“Dengan dukungan teknologi, pembelajaran dapat menjadi lebih menarik dan memberikan pemahaman yang lebih mendalam bagi murid. Ini bagian dari upaya kita menghadirkan pembelajaran yang relevan dengan kebutuhan zaman,” tambahnya.
Lebih lanjut, ia menyoroti bahwa dalam era keterbukaan informasi, pengelolaan partisipasi publik juga menjadi tantangan tersendiri. Oleh karena itu, diperlukan kemampuan untuk memilah antara aspirasi yang konstruktif dengan informasi yang tidak relevan.
“Kita harus mampu membedakan antara voice dan noise. Keterbukaan tetap penting, tetapi harus diiringi dengan ketajaman dalam memahami kebutuhan nyata di lapangan,” ungkapnya.
Sebagai penutup, Menteri Mu’ti mengajak seluruh elemen masyarakat untuk terus memperkuat kolaborasi dalam mendukung transformasi pendidikan nasional.
“Kita tidak bisa bekerja sendiri. Dengan gotong royong, kita dapat memastikan bahwa setiap anak Indonesia memperoleh layanan pendidikan yang terbaik,” ujarnya.

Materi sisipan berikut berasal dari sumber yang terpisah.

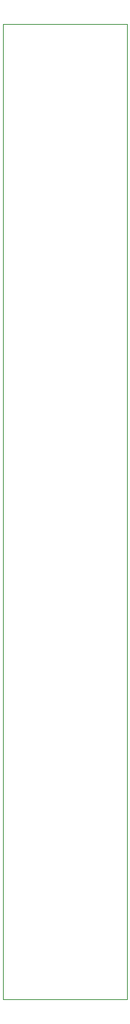
<source format=gm1>
G04 #@! TF.GenerationSoftware,KiCad,Pcbnew,(2018-02-10 revision a04965c)-master*
G04 #@! TF.CreationDate,2018-04-19T15:59:02-05:00*
G04 #@! TF.ProjectId,twotone,74776F746F6E652E6B696361645F7063,rev?*
G04 #@! TF.SameCoordinates,Original*
G04 #@! TF.FileFunction,Profile,NP*
%FSLAX46Y46*%
G04 Gerber Fmt 4.6, Leading zero omitted, Abs format (unit mm)*
G04 Created by KiCad (PCBNEW (2018-02-10 revision a04965c)-master) date Thursday, April 19, 2018 at 03:59:02 PM*
%MOMM*%
%LPD*%
G01*
G04 APERTURE LIST*
%ADD10C,0.025000*%
G04 APERTURE END LIST*
D10*
X14000000Y0D02*
X14000000Y-110000000D01*
X0Y0D02*
X14000000Y0D01*
X0Y-110000000D02*
X14000000Y-110000000D01*
X0Y0D02*
X0Y-110000000D01*
M02*

</source>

Pada kesempatan yang sama, Menteri Sosial (Mensos) Saifullah Yusuf menyampaikan bahwa program Sekolah Rakyat merupakan bentuk nyata gotong royong lintas sektor dalam menjangkau anak-anak dari keluarga kurang mampu yang belum mendapatkan akses pendidikan yang layak.
“Sekolah Rakyat dirancang untuk menjangkau anak-anak yang selama ini belum tersentuh layanan pendidikan secara optimal. Intervensinya tidak hanya pada anak, tetapi juga pada keluarganya, agar mereka dapat keluar dari siklus kemiskinan,” ujarnya.
Ia menambahkan bahwa keberhasilan program tersebut sangat bergantung pada kolaborasi lintas kementerian serta dukungan masyarakat luas.